Spy system down during missile testsA critical component of South Korea’s military intelligence collection system was inactive for months last year, during which North Korea test-launched several short-range ballistic missiles, according to several government sources in Seoul on Sunday.
The device, which intercepts communication and electoral intelligence from a maritime location, is designed to detect signals coming from North Korea. It broke down around February last year, when North Korea and the United States held their second summit in Hanoi, Vietnam.
Several sources attest that the South Korean military sent the device to Canada for repairs, because components of the system were only available from its original manufacturer in the country. “We were unable to operate a maritime signals interception system for around three months while the device was under repairs in Canada,” said one government source. The device has since been fixed and is being regularly used by the military to collect intelligence.
After an internal investigation, the military concluded the device had broken down as a result of improper maintenance. Another source, however, claimed the system has been causing controversy as a result of doubts about its stability ever since its installation. The machine has been at the center of a number of controversies since its adoption by the military. From 2015 to 2017, when the device was procured by the military along with several other systems through a classified budget, several military officers were accused of having leaked military secrets after they allegedly attempted to grant government contracts related to a device to a single company. No measures were taken other than punishment for the officers involved.

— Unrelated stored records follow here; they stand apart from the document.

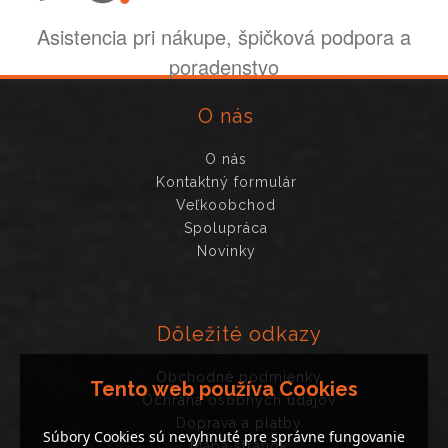
Asistencia pri nákupe, špičková podpora a
poradenstvo
O nás
O nás
Kontaktný formulár
Veľkoobchod
Spolupráca
Novinky
Dôležité odkazy
Obchodné podmienky
Tento web používa Cookies
Ochrana osobných údajov
Doprava a platby
Súbory Cookies sú nevyhnuté pre správne fungovanie
Mapa stránok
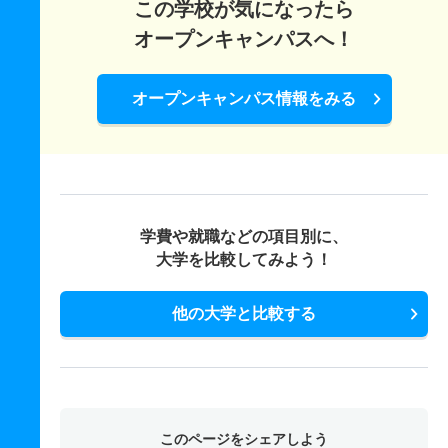
この学校が気になったら
オープンキャンパスへ！
オープンキャンパス情報をみる
学費や就職などの項目別に、
大学を比較してみよう！
他の大学と比較する
このページをシェアしよう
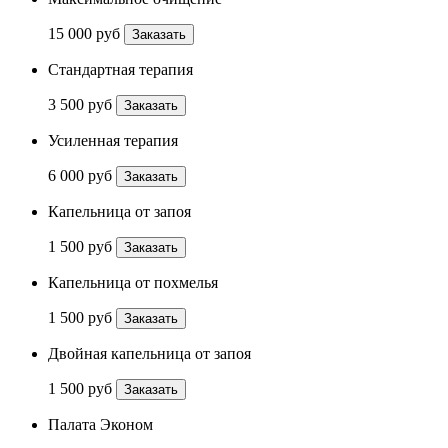
15 000 руб
Заказать
Стандартная терапия
3 500 руб
Заказать
Усиленная терапия
6 000 руб
Заказать
Капельница от запоя
1 500 руб
Заказать
Капельница от похмелья
1 500 руб
Заказать
Двойная капельница от запоя
1 500 руб
Заказать
Палата Эконом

While the device was under repairs for around three months since February last year, North Korea tested what it called a “new-type tactical guided weapon” from a location on its eastern coast on April 17. The test only became public after North Korean state media officially announced the launch, after which Seoul’s military responded it was in the process of analyzing the test.
A similar weapon was launched once again on July 25, which military analysts say could be a short-range ballistic missile adapted from the Russian-made Iskander missile system. One military source said the South Korean military was in a state of disarray following the test because of its inability to properly detect the launch beforehand.

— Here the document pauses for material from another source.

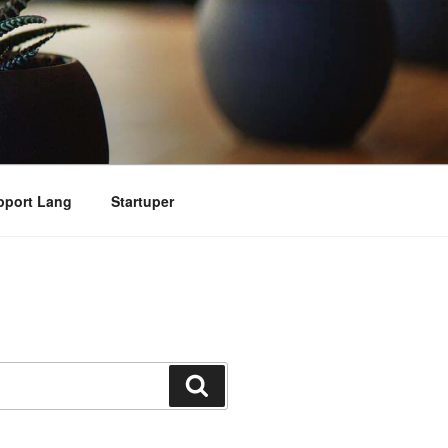
pport Lang
Startuper
搜
索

Another source, however, said that while the maritime signals interception system had indeed been sent to Canada for repairs last year, its absence did not affect the military’s intelligence collection efforts regarding the North Korean tests.
Experts note that the sensitivity of the situation on the Korean Peninsula at the present should prompt military planners to exercise more caution with regards to implementing critical equipment. “There were cases in the past when the military procured weapons through its classified budget that did not meet standards,” said Shin Jong-woo, a senior analyst at the Korea Defense and Security Forum, a private military research organization in Seoul. “Security is important, but strict monitoring is also necessary.”